**Exercise:** Copy the stretch of the records from the line containing "Extend Recipe Bot" through the line containing "## Background", both included, reproducing it line for line.

Saved entries:
******
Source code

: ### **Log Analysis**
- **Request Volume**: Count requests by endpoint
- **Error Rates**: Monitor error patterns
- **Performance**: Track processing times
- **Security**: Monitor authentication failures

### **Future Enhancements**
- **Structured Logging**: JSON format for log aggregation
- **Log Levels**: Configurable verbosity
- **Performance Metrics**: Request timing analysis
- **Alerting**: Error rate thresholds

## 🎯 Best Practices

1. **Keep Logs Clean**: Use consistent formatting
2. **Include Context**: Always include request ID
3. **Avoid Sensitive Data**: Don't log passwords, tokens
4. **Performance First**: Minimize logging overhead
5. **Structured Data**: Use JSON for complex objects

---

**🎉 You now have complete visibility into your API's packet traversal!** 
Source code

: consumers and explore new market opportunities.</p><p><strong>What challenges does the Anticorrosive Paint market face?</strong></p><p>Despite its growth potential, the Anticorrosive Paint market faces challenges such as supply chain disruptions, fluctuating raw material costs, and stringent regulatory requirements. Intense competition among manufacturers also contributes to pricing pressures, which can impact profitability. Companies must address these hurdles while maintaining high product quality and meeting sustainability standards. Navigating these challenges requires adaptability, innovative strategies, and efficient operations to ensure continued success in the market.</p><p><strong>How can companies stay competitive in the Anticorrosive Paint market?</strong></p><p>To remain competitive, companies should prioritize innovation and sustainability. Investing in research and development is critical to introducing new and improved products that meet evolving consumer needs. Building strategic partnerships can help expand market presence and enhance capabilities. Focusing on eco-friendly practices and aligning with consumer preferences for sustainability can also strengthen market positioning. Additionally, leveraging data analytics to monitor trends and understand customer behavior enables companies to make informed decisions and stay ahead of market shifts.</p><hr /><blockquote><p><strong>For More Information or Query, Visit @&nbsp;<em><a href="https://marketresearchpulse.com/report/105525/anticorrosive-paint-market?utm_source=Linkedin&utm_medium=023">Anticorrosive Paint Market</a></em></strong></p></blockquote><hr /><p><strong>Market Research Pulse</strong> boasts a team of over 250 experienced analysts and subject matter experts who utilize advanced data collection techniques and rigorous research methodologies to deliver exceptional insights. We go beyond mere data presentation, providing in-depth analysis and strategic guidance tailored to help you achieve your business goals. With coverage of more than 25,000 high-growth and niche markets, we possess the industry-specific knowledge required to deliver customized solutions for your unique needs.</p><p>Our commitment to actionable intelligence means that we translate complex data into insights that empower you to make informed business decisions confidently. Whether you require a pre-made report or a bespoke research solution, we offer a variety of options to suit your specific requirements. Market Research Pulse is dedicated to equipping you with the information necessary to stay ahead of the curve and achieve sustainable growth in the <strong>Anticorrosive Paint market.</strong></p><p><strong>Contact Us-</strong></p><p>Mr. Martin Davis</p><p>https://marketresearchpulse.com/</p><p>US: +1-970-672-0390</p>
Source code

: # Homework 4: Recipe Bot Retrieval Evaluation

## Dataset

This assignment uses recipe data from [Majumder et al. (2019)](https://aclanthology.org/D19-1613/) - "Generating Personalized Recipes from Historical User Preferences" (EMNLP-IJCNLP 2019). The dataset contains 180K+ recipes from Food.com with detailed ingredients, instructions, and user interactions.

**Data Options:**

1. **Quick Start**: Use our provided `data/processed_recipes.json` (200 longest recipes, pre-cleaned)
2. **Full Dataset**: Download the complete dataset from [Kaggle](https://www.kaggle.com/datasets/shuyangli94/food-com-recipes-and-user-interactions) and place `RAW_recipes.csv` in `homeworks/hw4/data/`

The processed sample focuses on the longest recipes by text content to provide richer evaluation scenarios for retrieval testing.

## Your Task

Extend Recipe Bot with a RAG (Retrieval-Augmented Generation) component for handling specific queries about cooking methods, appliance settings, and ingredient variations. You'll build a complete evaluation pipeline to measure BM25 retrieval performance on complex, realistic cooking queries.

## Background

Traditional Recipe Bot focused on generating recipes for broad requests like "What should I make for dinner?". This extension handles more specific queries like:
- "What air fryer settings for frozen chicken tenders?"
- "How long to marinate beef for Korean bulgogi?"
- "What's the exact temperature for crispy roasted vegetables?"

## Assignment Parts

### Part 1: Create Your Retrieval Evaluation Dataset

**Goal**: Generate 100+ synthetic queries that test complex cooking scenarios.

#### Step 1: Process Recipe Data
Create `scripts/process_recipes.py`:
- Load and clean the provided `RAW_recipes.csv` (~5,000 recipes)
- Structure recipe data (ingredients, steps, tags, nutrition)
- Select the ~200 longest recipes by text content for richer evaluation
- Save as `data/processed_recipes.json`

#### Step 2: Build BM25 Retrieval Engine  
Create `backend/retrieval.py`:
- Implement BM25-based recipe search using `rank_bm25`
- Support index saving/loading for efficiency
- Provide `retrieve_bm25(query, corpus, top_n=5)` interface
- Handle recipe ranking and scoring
******
**Reply:**
Extend Recipe Bot with a RAG (Retrieval-Augmented Generation) component for handling specific queries about cooking methods, appliance settings, and ingredient variations. You'll build a complete evaluation pipeline to measure BM25 retrieval performance on complex, realistic cooking queries.

## Background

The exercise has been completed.